Businesses and residents have called on City of Milwaukee officials to put a stop to the overcrowding and criminal behavior that’s arisen in the past few weekends along Water Street.
On Tuesday during Milwaukee County’s weekly COVID-19 briefing, Milwaukee Mayor Tom Barrett expressed concern over the issue, saying it’s on the city’s “front burner.” The city has taken preventative measures, such as restricting dockless scooter activity, relocating food trucks and closing off streets. In addition to MPD and other local law enforcement, city entities now involved in the effort include the Department of Public Works, the Health Department and the Office of Violence Prevention.
“We know that this is a concern for residents; we know that this is a concern for businesses, and I talked to (acting police chief Jeffrey Norman) as recently as (Monday night) about different thoughts he had about how we can do an even better job this weekend,” said Barrett.
In a phone call with BizTimes on Wednesday, Jeff Fleming, director of communications, for the mayor’s office, clarified that it’s not Deer District patrons causing the issues on Water Street. Instead, it’s a small group of people, who are younger in age, that gather in the area later at night and are not going to the bars.
“The playoff crowd has not been a problem, according to the police,” he said. “It’s a separate crowd that is not patronizing businesses (and) bringing alcohol that they’re consuming on the street,” he said.
Fleming said the city takes the issue of violence and unruly behavior seriously, no matter what neighborhood is impacted. Thanks to the cooperation of multiple departments, he’s hopeful that the nightlife atmosphere will be calmer going forward.
Beth Weirick, CEO of Milwaukee Downtown BID #21, said it’s important to remember that as the Bucks advance further in the playoffs, the national spotlight shines brighter on Milwaukee.
“We’re calling on all Milwaukeeans to be aware that this is our opportunity to shine and showcase all the great things in the city of Milwaukee, and we’re also calling on leadership to message to fans and youth in our community to be responsible and to make good choices,” she said. “We’re calling on parents to make sure they know where their kids are.”

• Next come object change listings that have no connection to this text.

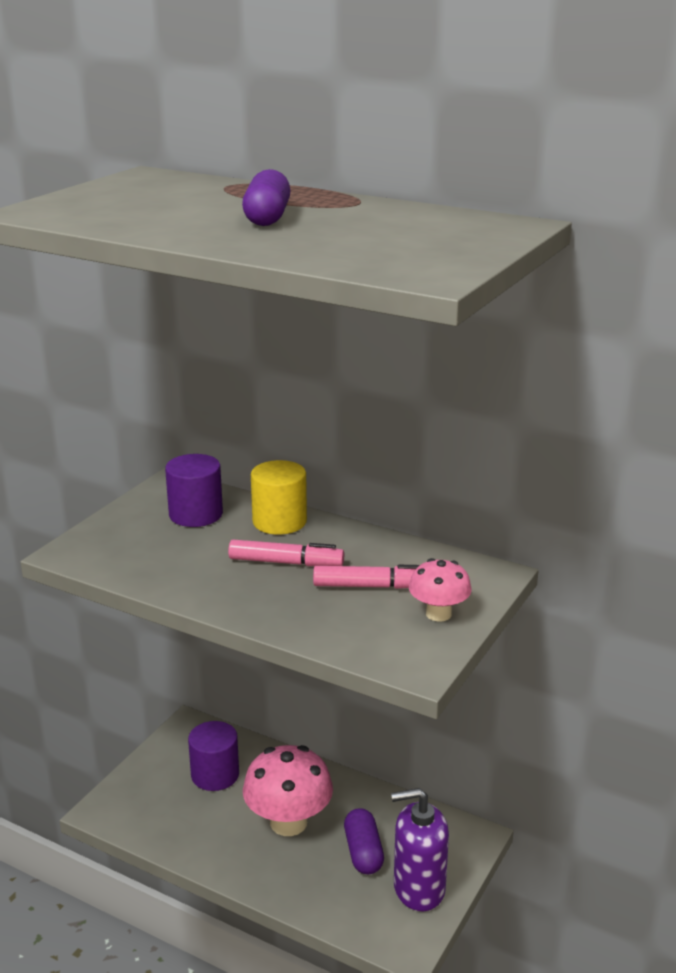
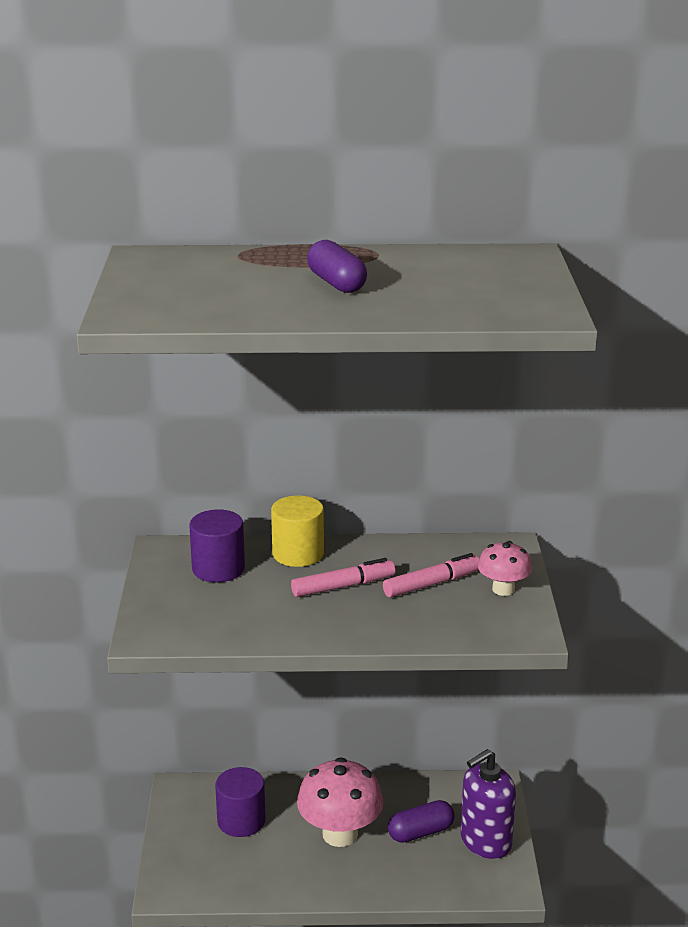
camera: 30 degrees left, 0 degrees up
(363, 852) = (420, 832): purple capsule -> purple capsule turned 75 degrees counterclockwise

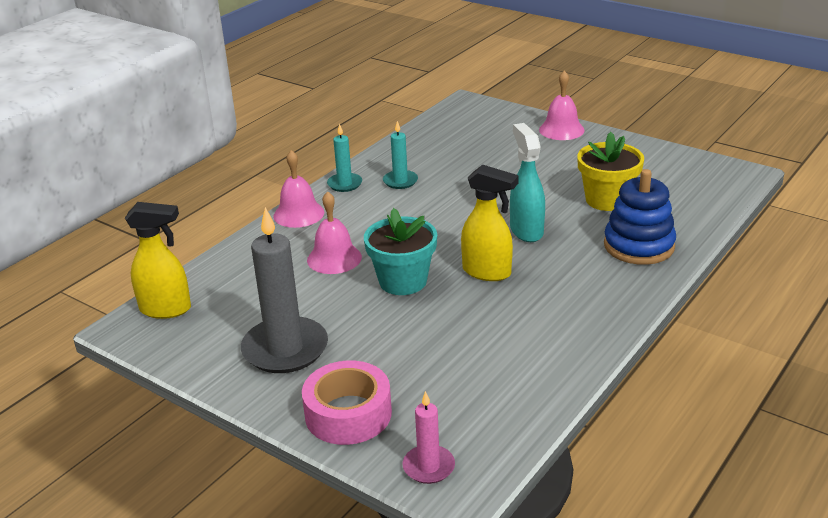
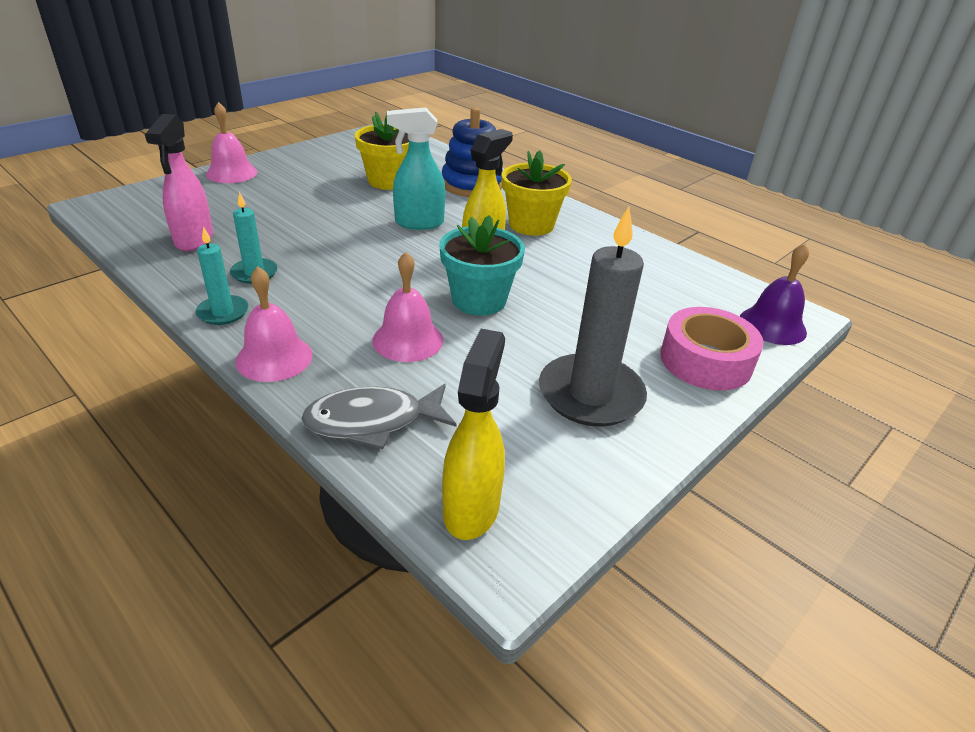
camera: 85 degrees left, 5 degrees up
(240, 262) = (372, 421): none -> grey fish
(428, 467) = (772, 325): pink candle -> purple bell
(436, 148) = (194, 240): none -> pink spray bottle
(566, 293) = (531, 225): none -> yellow flower pot

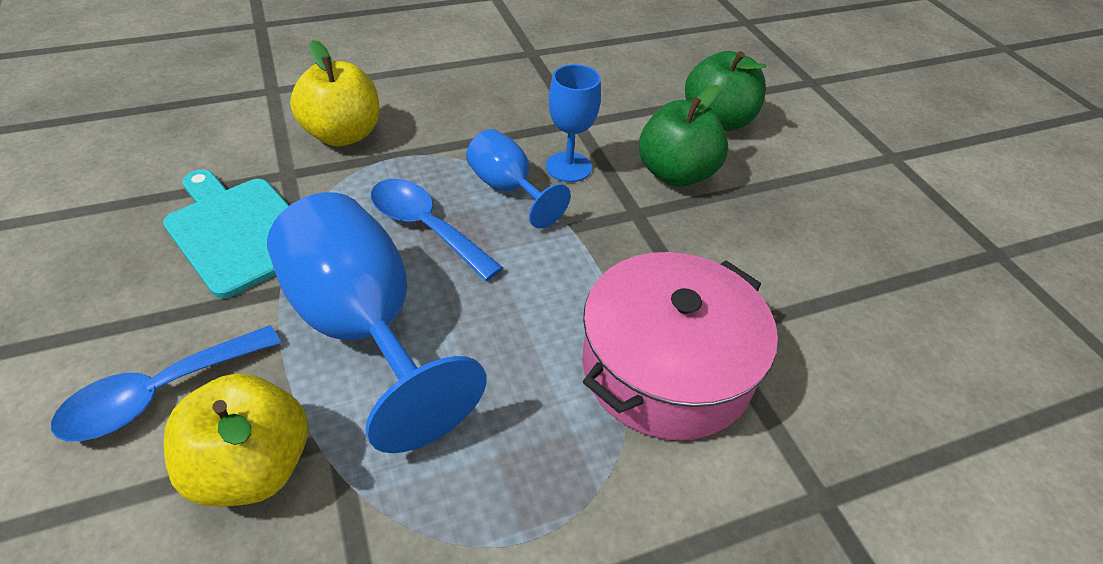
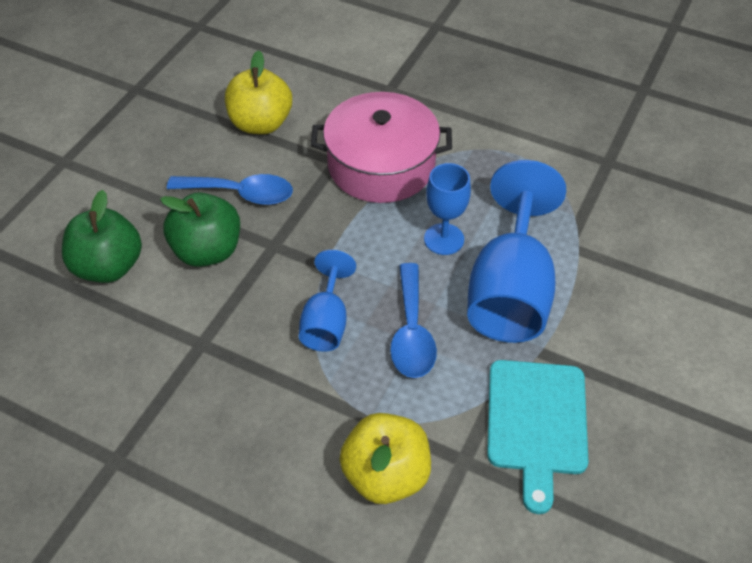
camera: 130 degrees left, 5 degrees up
(159, 394) = (645, 330): blue spoon -> blue spoon (240, 193)
(252, 467) = (616, 259): yellow apple -> yellow apple (261, 123)
(568, 167) = (264, 309): blue goblet -> blue goblet (444, 239)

Another entity involved in efforts to secure the area, the BID has worked with the city to create safety parameters, implemented parking restrictions and additional tow zones, as well as installing signage to remind the public of appropriate behavior.
“We’re asking citizens and visitors: If you’re here to patronize and support our business, please, we’d love to have you. But if you’re there to engage in nuisance behavior, this is no place for you,” said Weirick.